## Excerpt provided
┌──

The ice-cream headache
is similar in that it results from cerebral vasoconstriction followed by
vasodilation due to excessive cold stimulation of the carotid receptors in
the back of the throat.
B. Cluster
headaches occur in clusters: several headaches in a two-week period
followed by no headaches for several months. They usually occur in 30-50
year-old men and are characterized by retro-orbital pain associated with
unilateral tearing. Oxygen helps.
C. Tumor
Headaches are due to increased cerebral pressure due to the tumor in
the brain. They are insidious, occurring over months as the tumor
enlarges. They are worse in the morning (lying down at night increases the
pressure in the head), and are made worse with increasing intracerebral
pressure (coughing, sneezing). They are associated with nausea and
vomiting and occasionally focal neurologic deficits.
II. The sub-arachnoid
space. Sub-arachnoid bleed: “The worst headache of my life.” This
is due to a rupture of an intra-cerebral arterial aneurysm. The headache
is sudden; the pressure from the bleed may cause herniation of the brain
and neurologic deficits. Older patients may present with more subtle signs
manifest only as a blank stare with a retarded, though appropriate
response to questions (the Wiese pause). A CT or a lumbar puncture will
show blood in the CSF.
III. The sub-dural
space. A sub-dural bleed is a venous bleed following head trauma.
Alcoholics and the elderly are particularly at risk due to cerebral
atrophy (the brain bounces around inside the head like a small walnut in a
large walnut shell). Neurologic deficits are rare; reduced cognition is
common.
IV. The
meninges. Meningitis comes in four flavors: bacterial, aseptic drug,
aseptic viral and cancer. Ask the patient to touch his chin to his chest.

└──

## Task set
1. In the excerpt on headache causes, transcribe the passage starting with "The ice-cream headache" and going on through "tearing. Oxygen helps.".
2. According to the excerpt on headache causes, who usually gets cluster headaches?
3. Write the next part of the excerpt on headache causes, picking up after its final sentence.

## Extracted information
┌──

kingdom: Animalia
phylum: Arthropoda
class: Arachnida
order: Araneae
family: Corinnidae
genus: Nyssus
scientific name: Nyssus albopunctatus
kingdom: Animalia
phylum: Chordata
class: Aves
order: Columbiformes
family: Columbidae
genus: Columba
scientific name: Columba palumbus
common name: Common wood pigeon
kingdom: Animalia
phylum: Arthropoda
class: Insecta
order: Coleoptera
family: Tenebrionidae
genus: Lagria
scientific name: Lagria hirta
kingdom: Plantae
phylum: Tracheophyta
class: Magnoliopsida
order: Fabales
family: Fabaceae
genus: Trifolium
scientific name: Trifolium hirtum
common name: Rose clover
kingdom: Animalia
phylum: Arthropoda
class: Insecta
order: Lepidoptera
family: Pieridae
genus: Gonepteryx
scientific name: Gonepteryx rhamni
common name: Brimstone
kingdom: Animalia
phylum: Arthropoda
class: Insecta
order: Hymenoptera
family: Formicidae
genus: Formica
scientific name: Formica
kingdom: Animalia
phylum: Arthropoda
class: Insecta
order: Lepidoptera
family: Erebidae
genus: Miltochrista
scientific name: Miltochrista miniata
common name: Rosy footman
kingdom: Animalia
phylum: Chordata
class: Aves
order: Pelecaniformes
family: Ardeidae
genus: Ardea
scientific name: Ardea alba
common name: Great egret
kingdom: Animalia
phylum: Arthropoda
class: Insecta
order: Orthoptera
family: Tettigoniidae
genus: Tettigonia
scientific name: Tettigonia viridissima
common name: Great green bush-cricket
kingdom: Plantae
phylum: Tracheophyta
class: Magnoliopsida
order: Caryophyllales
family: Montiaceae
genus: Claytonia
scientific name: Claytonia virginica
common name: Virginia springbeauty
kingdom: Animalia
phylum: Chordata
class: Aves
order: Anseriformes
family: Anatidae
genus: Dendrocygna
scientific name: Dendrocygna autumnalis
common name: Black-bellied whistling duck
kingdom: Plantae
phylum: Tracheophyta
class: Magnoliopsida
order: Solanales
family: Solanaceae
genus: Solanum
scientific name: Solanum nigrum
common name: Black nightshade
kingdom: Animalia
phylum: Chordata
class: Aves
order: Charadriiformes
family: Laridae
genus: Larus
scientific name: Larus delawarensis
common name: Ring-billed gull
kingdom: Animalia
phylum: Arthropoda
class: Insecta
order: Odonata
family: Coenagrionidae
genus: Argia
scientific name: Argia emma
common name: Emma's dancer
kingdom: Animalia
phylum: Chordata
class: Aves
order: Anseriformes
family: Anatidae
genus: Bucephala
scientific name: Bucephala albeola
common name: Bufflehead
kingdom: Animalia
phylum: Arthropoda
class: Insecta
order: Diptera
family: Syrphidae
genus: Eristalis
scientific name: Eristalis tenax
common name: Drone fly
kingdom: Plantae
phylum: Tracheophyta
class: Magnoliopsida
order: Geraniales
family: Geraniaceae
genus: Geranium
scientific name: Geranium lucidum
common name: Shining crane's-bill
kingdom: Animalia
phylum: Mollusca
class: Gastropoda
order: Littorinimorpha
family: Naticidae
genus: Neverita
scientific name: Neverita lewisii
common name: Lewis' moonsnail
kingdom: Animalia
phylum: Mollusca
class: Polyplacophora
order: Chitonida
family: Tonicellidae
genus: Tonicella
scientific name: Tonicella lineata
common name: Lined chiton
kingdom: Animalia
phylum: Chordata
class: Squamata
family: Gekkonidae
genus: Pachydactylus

└──

## Results of the tasks
1.
The ice-cream headache
is similar in that it results from cerebral vasoconstriction followed by
vasodilation due to excessive cold stimulation of the carotid receptors in
the back of the throat.
B. Cluster
headaches occur in clusters: several headaches in a two-week period
followed by no headaches for several months. They usually occur in 30-50
year-old men and are characterized by retro-orbital pain associated with
unilateral tearing. Oxygen helps.

2. 30-50 year-old men

3.
This stretches the meningeal lining of the brain, worsening the pain. The
inability to touch the chin to the chest due to rigidity suggests
meningitis.
A. Kernig’s:
Lay the patient flat on the bed and flex his legs at the hip. This
stretches the meninges. In a positive test, the patient will flex his neck
(raise his head off the bed) to reduce this stretch.
B. Brudzinski’s
is the opposite of Kernig’s. With the patient flat on the bed, flex his
neck. The patient will flex his hips to reduce the meningeal stretch.
C.
Jolt-acceleration. With the patient facing you, rapidly turn the head side
to side (make sure you have excluded spinal trauma) for 30 seconds.
Progressively increasing pain indicates meningitis.
D. Infectious
meningitis is a medical emergency. The lumbar puncture is the key to
diagnosis, and should be performed immediately. If herniation of the brain
is a concern, get a CT before the LP, but do not delay empiric
antibiotics. Give the antibiotics, get the CT, then do the LP. You have
4-6 hours before the antibiotics will taint the CSF cultures.
1. Bacteria (S.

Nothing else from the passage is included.